The tragic events started as a peaceful attempt to prevent a convoy carrying Free Patriotic Leader Gebran Bassil from passing through Qabr Shmoun, local eyewitnesses said.

“The convoy arrived and people were already protesting and burning tires,” A.M., a member of the Progressive Socialist Party’s youth wing, told The Daily Star.

A.M., who asked that his name be withheld, lives in the nearby village of Baysour but was visiting Qabr Shmoun for an event in the town.

The protesters believed that the arriving convoy belonged to Bassil, A.M. said, when in fact it belonged to Gharib - a member of the Lebanese Democratic Party headed by Druze leader Talal Arslan. As soon as Gharib’s bodyguards saw the blocked road, they began firing on the crowd, multiple eyewitnesses said.

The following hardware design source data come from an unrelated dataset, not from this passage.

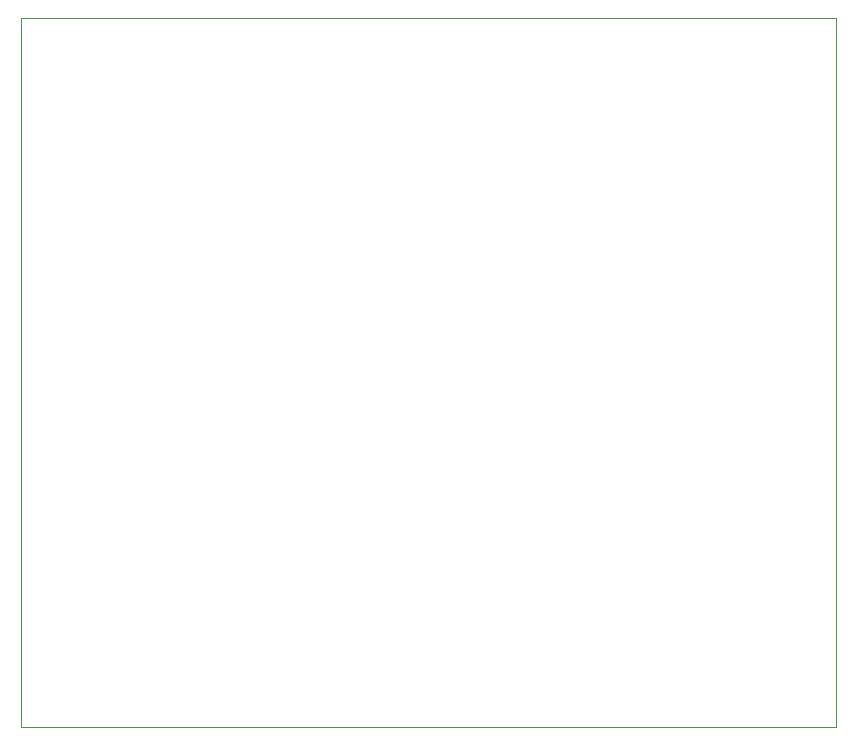
<source format=gm1>
G04 #@! TF.GenerationSoftware,KiCad,Pcbnew,(7.0.0)*
G04 #@! TF.CreationDate,2023-02-26T23:15:00-06:00*
G04 #@! TF.ProjectId,KosmoClockUI,4b6f736d-6f43-46c6-9f63-6b55492e6b69,rev?*
G04 #@! TF.SameCoordinates,Original*
G04 #@! TF.FileFunction,Profile,NP*
%FSLAX46Y46*%
G04 Gerber Fmt 4.6, Leading zero omitted, Abs format (unit mm)*
G04 Created by KiCad (PCBNEW (7.0.0)) date 2023-02-26 23:15:00*
%MOMM*%
%LPD*%
G01*
G04 APERTURE LIST*
G04 #@! TA.AperFunction,Profile*
%ADD10C,0.100000*%
G04 #@! TD*
G04 APERTURE END LIST*
D10*
X203000000Y-20000000D02*
X272000000Y-20000000D01*
X272000000Y-20000000D02*
X272000000Y-80000000D01*
X272000000Y-80000000D02*
X203000000Y-80000000D01*
X203000000Y-80000000D02*
X203000000Y-20000000D01*
M02*

</source>
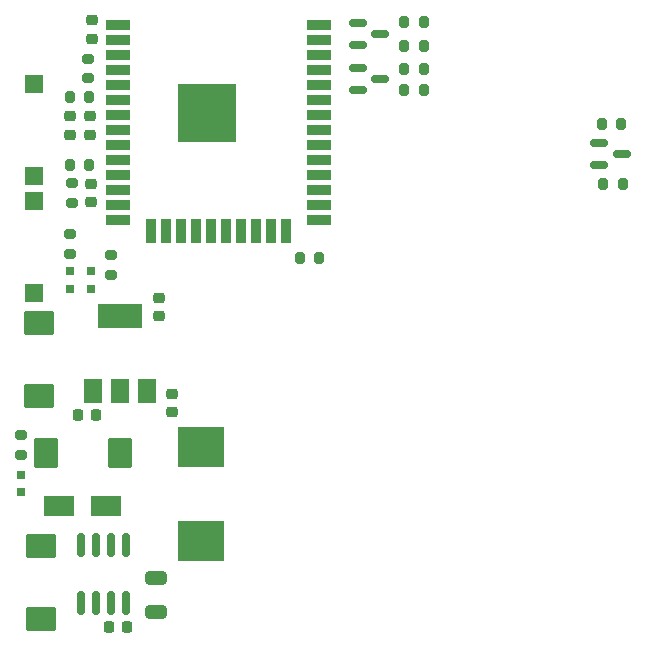
<source format=gbr>
%TF.GenerationSoftware,KiCad,Pcbnew,(6.0.1)*%
%TF.CreationDate,2023-01-01T21:05:58-08:00*%
%TF.ProjectId,ESP32 Protoboard - Small R1,45535033-3220-4507-926f-746f626f6172,rev?*%
%TF.SameCoordinates,Original*%
%TF.FileFunction,Paste,Top*%
%TF.FilePolarity,Positive*%
%FSLAX46Y46*%
G04 Gerber Fmt 4.6, Leading zero omitted, Abs format (unit mm)*
G04 Created by KiCad (PCBNEW (6.0.1)) date 2023-01-01 21:05:58*
%MOMM*%
%LPD*%
G01*
G04 APERTURE LIST*
G04 Aperture macros list*
%AMRoundRect*
0 Rectangle with rounded corners*
0 $1 Rounding radius*
0 $2 $3 $4 $5 $6 $7 $8 $9 X,Y pos of 4 corners*
0 Add a 4 corners polygon primitive as box body*
4,1,4,$2,$3,$4,$5,$6,$7,$8,$9,$2,$3,0*
0 Add four circle primitives for the rounded corners*
1,1,$1+$1,$2,$3*
1,1,$1+$1,$4,$5*
1,1,$1+$1,$6,$7*
1,1,$1+$1,$8,$9*
0 Add four rect primitives between the rounded corners*
20,1,$1+$1,$2,$3,$4,$5,0*
20,1,$1+$1,$4,$5,$6,$7,0*
20,1,$1+$1,$6,$7,$8,$9,0*
20,1,$1+$1,$8,$9,$2,$3,0*%
G04 Aperture macros list end*
%ADD10R,0.800000X0.800000*%
%ADD11RoundRect,0.200000X0.275000X-0.200000X0.275000X0.200000X-0.275000X0.200000X-0.275000X-0.200000X0*%
%ADD12RoundRect,0.200000X0.200000X0.275000X-0.200000X0.275000X-0.200000X-0.275000X0.200000X-0.275000X0*%
%ADD13R,1.500000X1.500000*%
%ADD14RoundRect,0.200000X-0.275000X0.200000X-0.275000X-0.200000X0.275000X-0.200000X0.275000X0.200000X0*%
%ADD15RoundRect,0.225000X0.225000X0.250000X-0.225000X0.250000X-0.225000X-0.250000X0.225000X-0.250000X0*%
%ADD16RoundRect,0.225000X0.250000X-0.225000X0.250000X0.225000X-0.250000X0.225000X-0.250000X-0.225000X0*%
%ADD17RoundRect,0.250000X0.650000X-0.325000X0.650000X0.325000X-0.650000X0.325000X-0.650000X-0.325000X0*%
%ADD18RoundRect,0.150000X0.150000X-0.825000X0.150000X0.825000X-0.150000X0.825000X-0.150000X-0.825000X0*%
%ADD19RoundRect,0.250000X0.787500X1.025000X-0.787500X1.025000X-0.787500X-1.025000X0.787500X-1.025000X0*%
%ADD20RoundRect,0.250000X1.025000X-0.787500X1.025000X0.787500X-1.025000X0.787500X-1.025000X-0.787500X0*%
%ADD21RoundRect,0.250000X-1.025000X0.787500X-1.025000X-0.787500X1.025000X-0.787500X1.025000X0.787500X0*%
%ADD22RoundRect,0.225000X-0.250000X0.225000X-0.250000X-0.225000X0.250000X-0.225000X0.250000X0.225000X0*%
%ADD23R,1.500000X2.000000*%
%ADD24R,3.800000X2.000000*%
%ADD25RoundRect,0.200000X-0.200000X-0.275000X0.200000X-0.275000X0.200000X0.275000X-0.200000X0.275000X0*%
%ADD26R,2.500000X1.800000*%
%ADD27R,2.000000X0.900000*%
%ADD28R,0.900000X2.000000*%
%ADD29R,5.000000X5.000000*%
%ADD30R,4.000000X3.500000*%
%ADD31RoundRect,0.150000X-0.587500X-0.150000X0.587500X-0.150000X0.587500X0.150000X-0.587500X0.150000X0*%
G04 APERTURE END LIST*
D10*
%TO.C,D12*%
X5207000Y-24118000D03*
X5207000Y-22618000D03*
%TD*%
D11*
%TO.C,R10*%
X5207000Y-21145000D03*
X5207000Y-19495000D03*
%TD*%
D12*
%TO.C,R14*%
X51826000Y-10160000D03*
X50176000Y-10160000D03*
%TD*%
D13*
%TO.C,SW1*%
X2159000Y-6768000D03*
X2159000Y-14568000D03*
%TD*%
D14*
%TO.C,R6*%
X5334000Y-15177000D03*
X5334000Y-16827000D03*
%TD*%
D15*
%TO.C,C3*%
X7379000Y-34798000D03*
X5829000Y-34798000D03*
%TD*%
D16*
%TO.C,C11*%
X12700000Y-26429000D03*
X12700000Y-24879000D03*
%TD*%
D17*
%TO.C,C2*%
X12446000Y-51513000D03*
X12446000Y-48563000D03*
%TD*%
D10*
%TO.C,D8*%
X6985000Y-24118000D03*
X6985000Y-22618000D03*
%TD*%
D11*
%TO.C,R4*%
X6731000Y-6286000D03*
X6731000Y-4636000D03*
%TD*%
D12*
%TO.C,R15*%
X51953000Y-15277500D03*
X50303000Y-15277500D03*
%TD*%
%TO.C,R5*%
X26257000Y-21500000D03*
X24607000Y-21500000D03*
%TD*%
D10*
%TO.C,D7*%
X1016000Y-41338000D03*
X1016000Y-39838000D03*
%TD*%
D18*
%TO.C,U2*%
X6096000Y-50717000D03*
X7366000Y-50717000D03*
X8636000Y-50717000D03*
X9906000Y-50717000D03*
X9906000Y-45767000D03*
X8636000Y-45767000D03*
X7366000Y-45767000D03*
X6096000Y-45767000D03*
%TD*%
D13*
%TO.C,SW2*%
X2159000Y-16674000D03*
X2159000Y-24474000D03*
%TD*%
D19*
%TO.C,C4*%
X9363500Y-37992000D03*
X3138500Y-37992000D03*
%TD*%
D11*
%TO.C,R26*%
X1016000Y-38163000D03*
X1016000Y-36513000D03*
%TD*%
D20*
%TO.C,C7*%
X2751000Y-52104500D03*
X2751000Y-45879500D03*
%TD*%
D21*
%TO.C,C10*%
X2540000Y-26986500D03*
X2540000Y-33211500D03*
%TD*%
D16*
%TO.C,C9*%
X7000000Y-2934000D03*
X7000000Y-1384000D03*
%TD*%
D22*
%TO.C,C8*%
X5207000Y-9512000D03*
X5207000Y-11062000D03*
%TD*%
D23*
%TO.C,U3*%
X7098000Y-32741000D03*
X9398000Y-32741000D03*
D24*
X9398000Y-26441000D03*
D23*
X11698000Y-32741000D03*
%TD*%
D11*
%TO.C,R27*%
X8636000Y-22923000D03*
X8636000Y-21273000D03*
%TD*%
D22*
%TO.C,C6*%
X13843000Y-33007000D03*
X13843000Y-34557000D03*
%TD*%
D15*
%TO.C,C5*%
X10026000Y-52742000D03*
X8476000Y-52742000D03*
%TD*%
D25*
%TO.C,R7*%
X5144000Y-13589000D03*
X6794000Y-13589000D03*
%TD*%
%TO.C,R3*%
X5144000Y-7874000D03*
X6794000Y-7874000D03*
%TD*%
D26*
%TO.C,D1*%
X8251000Y-42492000D03*
X4251000Y-42492000D03*
%TD*%
D27*
%TO.C,U1*%
X9250000Y-1745000D03*
X9250000Y-3015000D03*
X9250000Y-4285000D03*
X9250000Y-5555000D03*
X9250000Y-6825000D03*
X9250000Y-8095000D03*
X9250000Y-9365000D03*
X9250000Y-10635000D03*
X9250000Y-11905000D03*
X9250000Y-13175000D03*
X9250000Y-14445000D03*
X9250000Y-15715000D03*
X9250000Y-16985000D03*
X9250000Y-18255000D03*
D28*
X12035000Y-19255000D03*
X13305000Y-19255000D03*
X14575000Y-19255000D03*
X15845000Y-19255000D03*
X17115000Y-19255000D03*
X18385000Y-19255000D03*
X19655000Y-19255000D03*
X20925000Y-19255000D03*
X22195000Y-19255000D03*
X23465000Y-19255000D03*
D27*
X26250000Y-18255000D03*
X26250000Y-16985000D03*
X26250000Y-15715000D03*
X26250000Y-14445000D03*
X26250000Y-13175000D03*
X26250000Y-11905000D03*
X26250000Y-10635000D03*
X26250000Y-9365000D03*
X26250000Y-8095000D03*
X26250000Y-6825000D03*
X26250000Y-5555000D03*
X26250000Y-4285000D03*
X26250000Y-3015000D03*
X26250000Y-1745000D03*
D29*
X16750000Y-9245000D03*
%TD*%
D30*
%TO.C,L1*%
X16251000Y-45492000D03*
X16251000Y-37492000D03*
%TD*%
D25*
%TO.C,R2*%
X33465000Y-3556000D03*
X35115000Y-3556000D03*
%TD*%
D22*
%TO.C,C13*%
X6985000Y-15227000D03*
X6985000Y-16777000D03*
%TD*%
D25*
%TO.C,R1*%
X33465000Y-1524000D03*
X35115000Y-1524000D03*
%TD*%
%TO.C,R8*%
X33465000Y-7239000D03*
X35115000Y-7239000D03*
%TD*%
D31*
%TO.C,D3*%
X29542500Y-1590000D03*
X29542500Y-3490000D03*
X31417500Y-2540000D03*
%TD*%
D25*
%TO.C,R9*%
X33465000Y-5461000D03*
X35115000Y-5461000D03*
%TD*%
D31*
%TO.C,D2*%
X49989500Y-11750000D03*
X49989500Y-13650000D03*
X51864500Y-12700000D03*
%TD*%
D22*
%TO.C,C12*%
X6858000Y-9512000D03*
X6858000Y-11062000D03*
%TD*%
D31*
%TO.C,D4*%
X29542500Y-5400000D03*
X29542500Y-7300000D03*
X31417500Y-6350000D03*
%TD*%
M02*

</source>
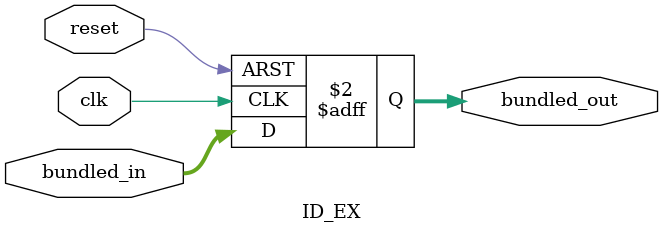
<source format=v>
`timescale 1ns / 1ps

module ID_EX (
    input clk,
    input reset,
    input [143:0] bundled_in,  // Combined control signals and data inputs
    output reg [143:0] bundled_out // Combined control signals and data outputs
);
    always @(posedge clk or posedge reset) begin
        if (reset)
            bundled_out <= 144'b0;
        else
            bundled_out <= bundled_in;
    end
endmodule

</source>
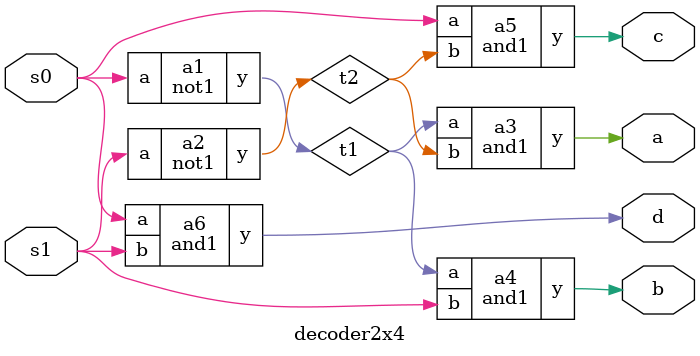
<source format=v>
module not1 (input wire a, output wire y);
assign y =! a;
endmodule

module and1(input wire a, b, output wire y);
assign y = a&b;
endmodule

module or1(input wire a,b,output wire y);
assign y = a|b;
endmodule

module decoder2x4(input wire s0,s1,output wire a,b,c,d);
wire t1,t2 ;

not1 a1(s0,t1);
not1 a2(s1,t2);
and1 a3(t1,t2,a);
and1 a4(t1,s1,b);
and1 a5(s0,t2,c);
and1 a6(s0,s1,d);

endmodule

</source>
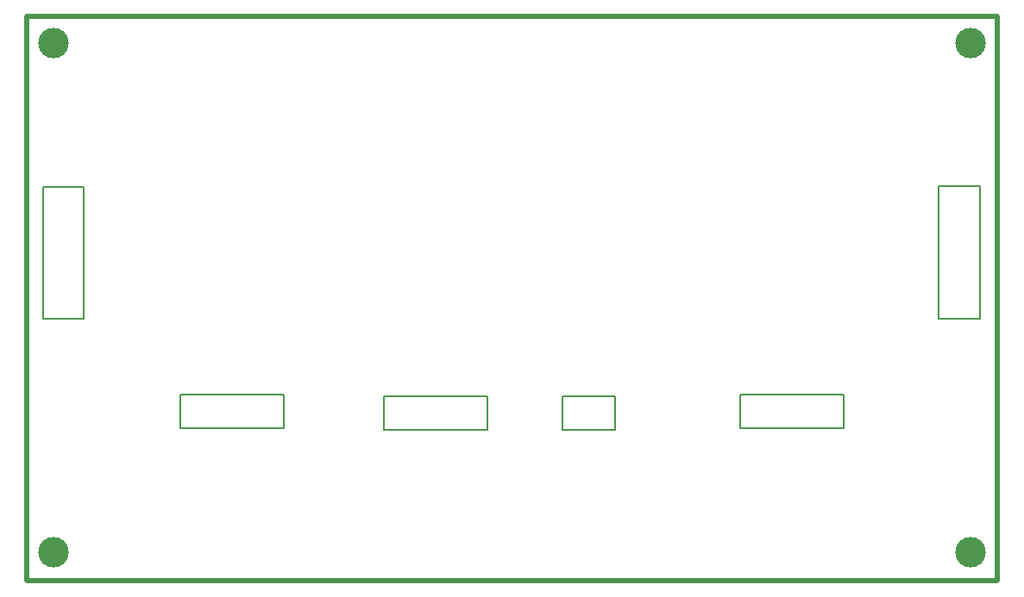
<source format=gbr>
%FSLAX34Y34*%
%MOMM*%
%LNCOPPER_BOTTOM*%
G71*
G01*
%ADD10C, 0.500*%
%ADD11C, 0.200*%
%ADD12C, 3.000*%
%LPD*%
G54D10*
X25000Y976471D02*
X977384Y976473D01*
X977384Y422669D01*
X977342Y422627D01*
X25000Y422627D01*
X25000Y976471D01*
G54D11*
X920000Y810000D02*
X960000Y810000D01*
X960000Y680000D01*
X920000Y680000D01*
X920000Y810000D01*
G54D11*
X40800Y809200D02*
X80800Y809200D01*
X80800Y679200D01*
X40800Y679200D01*
X40800Y809200D01*
G54D11*
X175500Y605000D02*
X277115Y605000D01*
X277115Y572308D01*
X175500Y572308D01*
X175500Y605000D01*
G54D11*
X375632Y603159D02*
X477248Y603159D01*
X477248Y570467D01*
X375632Y570467D01*
X375632Y603159D01*
G54D11*
X724650Y605000D02*
X826265Y605000D01*
X826265Y572308D01*
X724650Y572308D01*
X724650Y605000D01*
G54D11*
X550526Y603355D02*
X602142Y603355D01*
X602142Y570662D01*
X550526Y570662D01*
X550526Y603355D01*
X50800Y950152D02*
G54D12*
D03*
X50800Y450408D02*
G54D12*
D03*
X950912Y450408D02*
G54D12*
D03*
X950913Y950153D02*
G54D12*
D03*
M02*

</source>
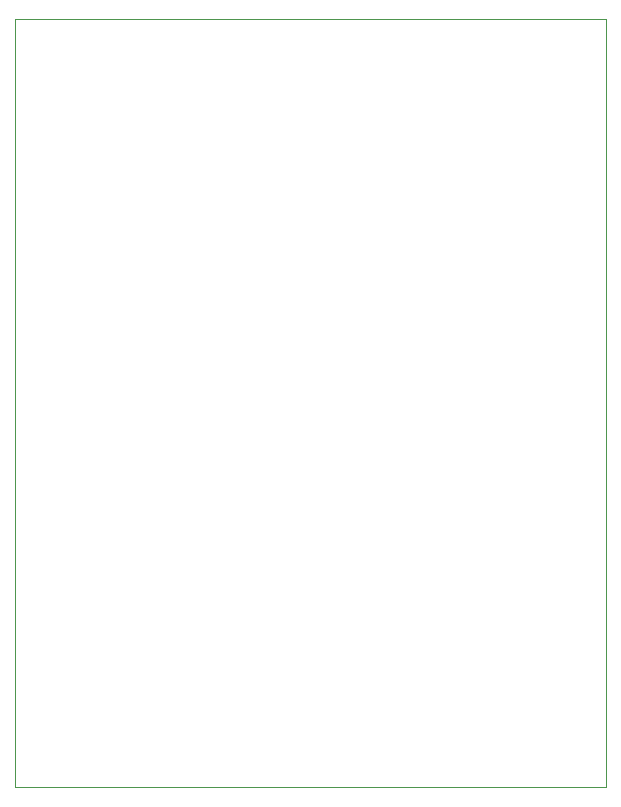
<source format=gm1>
G04 #@! TF.FileFunction,Profile,NP*
%FSLAX46Y46*%
G04 Gerber Fmt 4.6, Leading zero omitted, Abs format (unit mm)*
G04 Created by KiCad (PCBNEW 4.0.4-stable) date 2017 January 13, Friday 02:46:46*
%MOMM*%
%LPD*%
G01*
G04 APERTURE LIST*
%ADD10C,0.100000*%
G04 APERTURE END LIST*
D10*
X113000000Y-140000000D02*
X113000000Y-125000000D01*
X163000000Y-140000000D02*
X113000000Y-140000000D01*
X163000000Y-125000000D02*
X163000000Y-140000000D01*
X113000000Y-125000000D02*
X113000000Y-75000000D01*
X163000000Y-75000000D02*
X163000000Y-125000000D01*
X113000000Y-75000000D02*
X163000000Y-75000000D01*
M02*

</source>
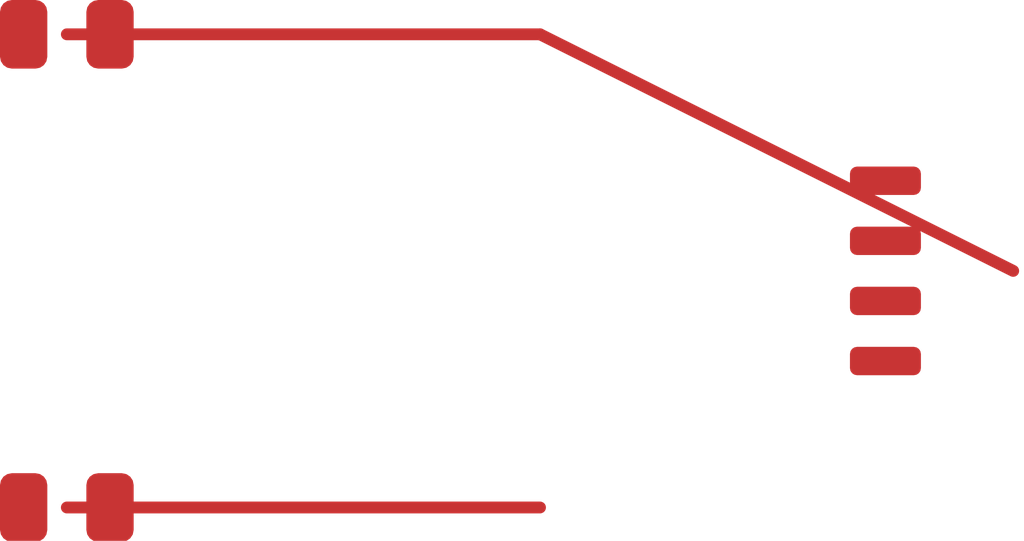
<source format=kicad_pcb>
(kicad_pcb (version 20230121) (generator "test")

  (general
    (thickness 1.6)
  )

  (paper "A4")

  (title_block
    (title "Sample Board")
    (rev "1.0")
    (date "2025-01-01")
  )

  (layers
    (0 "F.Cu" signal)
    (31 "B.Cu" signal)
    (32 "B.Adhes" user "B.Adhesive")
    (33 "F.Adhes" user "F.Adhesive")
    (34 "B.Paste" user)
    (35 "F.Paste" user)
    (36 "B.SilkS" user "B.Silkscreen")
    (37 "F.SilkS" user "F.Silkscreen")
    (38 "B.Mask" user)
    (39 "F.Mask" user)
    (44 "Edge.Cuts" user)
  )

  (net 0 "")
  (net 1 "VCC")
  (net 2 "GND")
  (net 3 "SDA")
  (net 4 "SCL")

  (footprint "Resistor_SMD:R_0805_2012Metric" (layer "F.Cu") (at 100 50))

  (footprint "Resistor_SMD:R_0805_2012Metric" (layer "F.Cu") (at 100 60))

  (footprint "Package_SO:SOIC-8_3.9x4.9mm_P1.27mm" (layer "F.Cu") (at 120 55))

  (segment (start 100 50) (end 110 50) (width 0.25) (layer "F.Cu") (net 1))
  (segment (start 110 50) (end 120 55) (width 0.25) (layer "F.Cu") (net 1))
  (segment (start 100 60) (end 110 60) (width 0.25) (layer "F.Cu") (net 4))

)

</source>
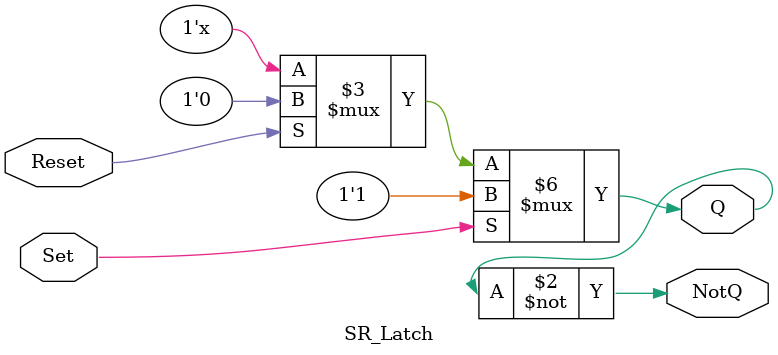
<source format=v>
module SR_Latch(
    input Set,
    input Reset,
    output reg Q,
    output NotQ
);

    always @(Set, Reset) begin 
        if (Set)
            Q <= 1; 
        else if (Reset)
            Q <= 0;
    end

    assign NotQ = ~Q; 

endmodule
</source>
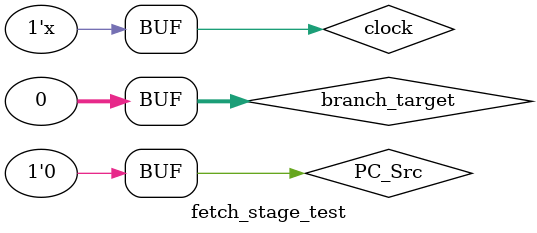
<source format=v>
`timescale 1ns / 1ps

module fetch_stage_test;

	// Inputs
	reg [31:0] branch_target;
	reg PC_Src;
	reg clock;

	// Outputs
	wire [31:0] instruction;
	wire [31:0] next_PC;
	wire hit;

	// Instantiate the Unit Under Test (UUT)
	fetch_stage uut (
		.branch_target(branch_target), 
		.PC_Src(PC_Src), 
		.clock(clock), 
		.instruction(instruction), 
		.next_PC(next_PC), 
		.hit(hit)
	);

	initial
		begin
			clock = 0;
			branch_target = 0;
			PC_Src = 1;
			#50
			PC_Src = 0;
		end

	always #25 clock = ~clock;

endmodule


</source>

“A group of [the bodyguards] got out and opened fire on people. ... [The protesters] were all civilians and youth,” A.M. said. Gharib disputed this account and claimed his convoy was fired on first in what he said was an assassination attempt.

Another eyewitness showed The Daily Star photos of the smashed rear windscreen of his car, which he alleged had been caused by the bodyguards’ initial fire. Nearby several parked cars were peppered with bullet holes. A large black patch could be seen on the asphalt where PSP supporters burned tires and other objects in order to block the street. Black marks had also made their way up a residential house adjacent to the road, whose windows had also been smashed in the gunfire.

Although A.M. insisted the PSP supporters were unarmed, he admitted that two of their members had concealed weapons with which they returned fire, injuring four bodyguards. “They shot at the convoy as a reaction to what they did,” he said.

A.M. added that if the protesters had known the convoy belonged to Gharib, they would have allowed it to pass. “There is a huge political crisis between [the PSP and the LDP]. But not to the extent that this would happen. We belong to the same sect. ... This is a red line - this is forbidden.”